> **SELECTED EXCERPT**:

== Segment start ==

The picture above shows one block of the “encoder” which is repeated nenc times. The input to the encoder are the \(q\),\(k\),\(v\) values and each encoder unit outputs a value for each word as a (dk, nwords) matrix.

A detail that is not visible in the picture is that there is a dropout applied to the following –

  1. The position encoded input and output vectors
  2. To the output of every feedforward – i.e. “dense” – layer.
function encoder_unit(nheads, dk, nwords, embedding_dimensions)
    ( mha = multihead_attention_layer(nheads, dk, nwords, embedding_dimensions),
      ff  = dense(dk, nwords; activation=relu)
      norm1 = normalizer(dk, nwords),
      norm2 = normalizer(dk, nwords) )
end

const EncoderUnitT = typeof(encoder_unit(1,1,1))

function encode_one(p::EncoderUnitT, x, mask, dropout_rate, istraining)
    y1 = multihead_attention(p.mha, x, mask)
    y2 = layernorm(p.norm1, y1 .+ x)
    y3 = feedforward(p.ff, y2)
    y4 = dropout(y3; rate=dropout_rate, istraining)
    y5 = layernorm(p.norm2, y4 .+ y2)
    return y5
end

params(p::EncoderUnitT) = vcat(params(p.mha), params(p.ff), params(p.norm1), params(p.norm2))

We now need to stack nenc of these encoder units.

function encoder_stack(nenc, nheads, dk, nwords, embedding_dimensions)
    (encs = encoder_unit(nheads, dk, nwords, embedding_dimensions),)
end

const EncoderT = typeof(encoder_stack(1,1,1,1,1))

function encode(p::EncoderT, x, mask, dropout_rate, istraining)
    y = x
    for enc in p.encs
        y = encode_one(enc, y, mask, dropout_rate, istraining)
    end
    return y 
end

params(p::EncoderT) = vcat(params.(p.encs)...)

The “decoder”

The decoder stack is constructed similar to the encoder, except that it operates on the masked output.


function decoder_unit(nheads, dk, nwords, embedding_dimensions)
    (mmha = multihead_attention_layer(nheads, dk, nwords, embedding_dimensions),
     norm1 = normalizer(dk, nwords),
     mha = multihead_attention_layer(nheads, dk, nwords, embedding_dimensions),
     norm2 = normalizer(dk, nwords),
     ff = dense(dk, nwords; activation=relu),
     norm3 = normalizer(dk, nwords))
end

const DecoderUnitT = typeof(decoder_unit(1,1,1))

function decode_one(p::DecoderUnitT, encout, x, mask, dropout_rate, istraining)
    y1 = multihead_attention(p.mmha, x, mask)

== Segment end ==

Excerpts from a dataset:
== Segment start ==

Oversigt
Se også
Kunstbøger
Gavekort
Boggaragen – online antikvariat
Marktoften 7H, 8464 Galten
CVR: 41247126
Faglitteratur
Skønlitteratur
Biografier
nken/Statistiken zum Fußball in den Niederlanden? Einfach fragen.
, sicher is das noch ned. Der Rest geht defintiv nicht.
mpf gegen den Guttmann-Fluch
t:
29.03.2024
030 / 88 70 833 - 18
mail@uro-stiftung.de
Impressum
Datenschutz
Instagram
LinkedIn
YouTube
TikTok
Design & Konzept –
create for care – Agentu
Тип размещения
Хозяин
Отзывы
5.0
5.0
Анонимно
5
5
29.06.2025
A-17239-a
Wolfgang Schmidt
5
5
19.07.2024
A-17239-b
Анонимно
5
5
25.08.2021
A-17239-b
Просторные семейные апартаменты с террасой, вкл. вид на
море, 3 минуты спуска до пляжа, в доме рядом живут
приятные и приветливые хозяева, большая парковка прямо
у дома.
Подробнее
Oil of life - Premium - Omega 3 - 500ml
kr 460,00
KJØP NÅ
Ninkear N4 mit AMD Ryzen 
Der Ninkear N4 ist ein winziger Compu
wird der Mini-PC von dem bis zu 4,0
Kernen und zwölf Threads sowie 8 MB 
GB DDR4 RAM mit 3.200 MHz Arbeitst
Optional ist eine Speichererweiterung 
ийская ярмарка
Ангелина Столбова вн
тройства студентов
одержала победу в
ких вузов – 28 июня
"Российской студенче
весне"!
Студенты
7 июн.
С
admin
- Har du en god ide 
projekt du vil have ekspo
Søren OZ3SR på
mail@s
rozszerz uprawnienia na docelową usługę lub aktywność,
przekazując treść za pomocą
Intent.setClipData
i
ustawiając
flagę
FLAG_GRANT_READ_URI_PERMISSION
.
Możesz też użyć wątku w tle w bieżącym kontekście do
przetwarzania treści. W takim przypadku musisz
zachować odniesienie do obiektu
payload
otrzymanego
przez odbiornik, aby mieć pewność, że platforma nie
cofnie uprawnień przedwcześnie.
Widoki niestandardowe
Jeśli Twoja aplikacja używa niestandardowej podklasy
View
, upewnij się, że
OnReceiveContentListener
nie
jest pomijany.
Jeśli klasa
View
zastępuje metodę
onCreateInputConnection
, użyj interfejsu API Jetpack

== Segment end ==

> **PROBLEM SET**:
a) Extract the passage of the transformer encoder text that begins at the words "We now need" and stops after the words "EncoderT = typeof(encoder_stack(1,1,1,1,1))", copying it with no changes.
b) Lay out the records as a JSON list of strings with one string per line, leaving out blank lines. Begin at the first line of the records and stop after the line that contains "Просторные семейные апартаменты", including both of those lines.

> **COMPLETED EXERCISE**:
a)
We now need to stack nenc of these encoder units.

function encoder_stack(nenc, nheads, dk, nwords, embedding_dimensions)
    (encs = encoder_unit(nheads, dk, nwords, embedding_dimensions),)
end

const EncoderT = typeof(encoder_stack(1,1,1,1,1))

b)
[
  "Oversigt",
  "Se også",
  "Kunstbøger",
  "Gavekort",
  "Boggaragen – online antikvariat",
  "Marktoften 7H, 8464 Galten",
  "CVR: 41247126",
  "Faglitteratur",
  "Skønlitteratur",
  "Biografier",
  "nken/Statistiken zum Fußball in den Niederlanden? Einfach fragen.",
  ", sicher is das noch ned. Der Rest geht defintiv nicht.",
  "mpf gegen den Guttmann-Fluch",
  "t:",
  "29.03.2024",
  "030 / 88 70 833 - 18",
  "mail@uro-stiftung.de",
  "Impressum",
  "Datenschutz",
  "Instagram",
  "LinkedIn",
  "YouTube",
  "TikTok",
  "Design & Konzept –",
  "create for care – Agentu",
  "Тип размещения",
  "Хозяин",
  "Отзывы",
  "5.0",
  "5.0",
  "Анонимно",
  "5",
  "5",
  "29.06.2025",
  "A-17239-a",
  "Wolfgang Schmidt",
  "5",
  "5",
  "19.07.2024",
  "A-17239-b",
  "Анонимно",
  "5",
  "5",
  "25.08.2021",
  "A-17239-b",
  "Просторные семейные апартаменты с террасой, вкл. вид на"
]